The Energy42 Integrated Electricity, Gas and Hydrogen Investment Model co-optimises investment and dispatch in production, storage and transmission across each sector, simultaneously.
The energy transition’s leading co-optimal energy modelling tool
Leveraging 20+ years of energy sector modelling experience, Energy42 helps make complex investment decisions across Electricity, Gas and Hydrogen sectors. By optimising simultaneously across these sectors, rather than sequentially, Energy42 provides a powerful tool to model the real-time interactions between electricity, gas and hydrogen production and storages. It can model scenarios to find the optimal investment outputs, revenues and prices – results which can then be used to inform future policy and investment decisions.
Why use Energy42?
Below are a few recent examples of Energy42 in real world case studies.
Economic analysis of pathways to net zero emissions for Australia’s gas network
DCCEEW (Australian Government) engaged Frontier Economics to carry out market modelling, using Energy42, to model long-term investment and operation in these 3 sectors under a range of different scenarios relating to decarbonisation of gas distribution networks. The model assessed the supply side response in the natural gas, hydrogen and electricity sectors to meet forecast demand for natural gas, H2, biomethane and electricity under a range of scenarios for the transition to net zero by 2050. Based on the market modelling results we assessed the total cost of conversion under each scenario, accounting for costs along the supply chain. Finally, we forecast bill impacts for customers, having regard to each of the main components of retail bills – network costs and wholesale energy costs.
Procurement options for The Office for Hydrogen Power South Australia (OHPSA)
OHPSA engaged Frontier Economics to model energy market outcomes, including operation, costs and revenues, for its H2 production facility (electrolyser), H2 power station and H2 storage assets for the FY26 to FY51 period under different future states of the world. The project includes calculating cashflow implications for the owner of the assets of various options for procuring electricity supply, for supplying H2 offtake (from the H2 production facility) and for supplying electricity firming products (from the hydrogen power station) as well as calculating the effect on expected return and on risk for the assets of each individual contractual option.

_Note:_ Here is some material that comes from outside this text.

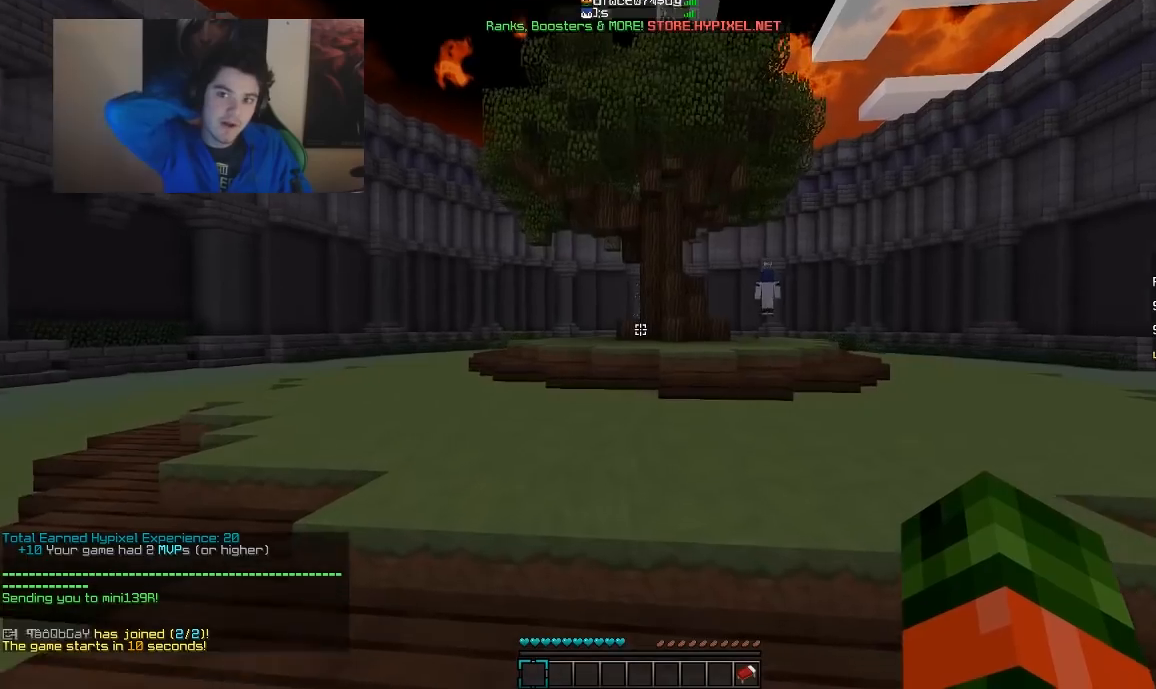
{"keys": [], "mouse": [], "events": []}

New South Wales Hydrogen Infrastructure Masterplan
Australia’s New South Wales (NSW) Office of Energy and Climate Change was responsible for delivering the Hydrogen Infrastructure Masterplan, to guide industry and government on planning and investment decisions relating to hydrogen supply chains in NSW. Frontier Economics undertook the demand and supply analysis of hydrogen in NSW to support the OECC in the delivery of the masterplan. Frontier Economics developed forecasts of hydrogen demand in NSW, identifying demand for different end uses (including transport, industrial use, generation and export) and for a variety of regional areas within NSW. We also identified the employment opportunities from the development of the hydrogen sector in NSW.
New South Wales Electricity Infrastructure Roadmap modelling
Frontier Economics was engaged by AGL to analyse the impact of the NSW Electricity Infrastructure Roadmap that was passed into Australian law in December 2020. We used our electricity market models to evaluate the additional renewable and storage investment supported by the Roadmap and how this contributed to the early retirement of coal-fired generators. The study assessed impacts on investment, retirement, dispatch, security, and wholesale and retail prices.
Electricity and gas consumption trends and forecasts in the Australian Capital Territory to 2030
Frontier Economics was engaged by the Australian Capital Territory (ACT) government to analyse historical trends of electricity and gas consumption in the ACT and develop forecasts for 2019-2030. As part of this engagement, Frontier Economics undertook the following tasks: weather normalise consumption, adjustments of data for solar PV, energy efficiencies, electric vehicles, and embedded generators; estimation of price effect and income effect; estimation of greenhouse gas emissions. The results of the analysis were provided in a report to the ACT government (2019-2020).
South Australia’s Energy Plan
Frontier Economics has worked closely with the Government of South Australia as it has determined and implemented its response to the blackout of 2016. Frontier’s role in the Government’s Energy Plan includes ongoing advice on policy and strategy, procurement, commercial arrangements, and negotiation to support implementation of:
- 100MW/129MWh utility scale Tesla battery (the world’s largest), which provides load balancing and frequency control ancillary services
- 150MW Aurora solar thermal plant with molten salt storage to provide dispatchable renewable energy
- 276MW emergency (backup) aero-derivative generators
- an $800m, 250MW/675MWh Virtual Power Plant (VPP, the world’s largest), made up of 50,000 systems of 5kWs solar PV and 13.5kWh Tesla Powerwalls, which will be installed predominantly on Government public housing stock and run as a single behind the meter power plant
- a separate Home Battery Scheme, reflecting $100m in residential battery subsidies to support an additional 40,000 household storage systems.
This work has involved stakeholder engagement, advising the Government at the highest level, and negotiation on behalf of the State.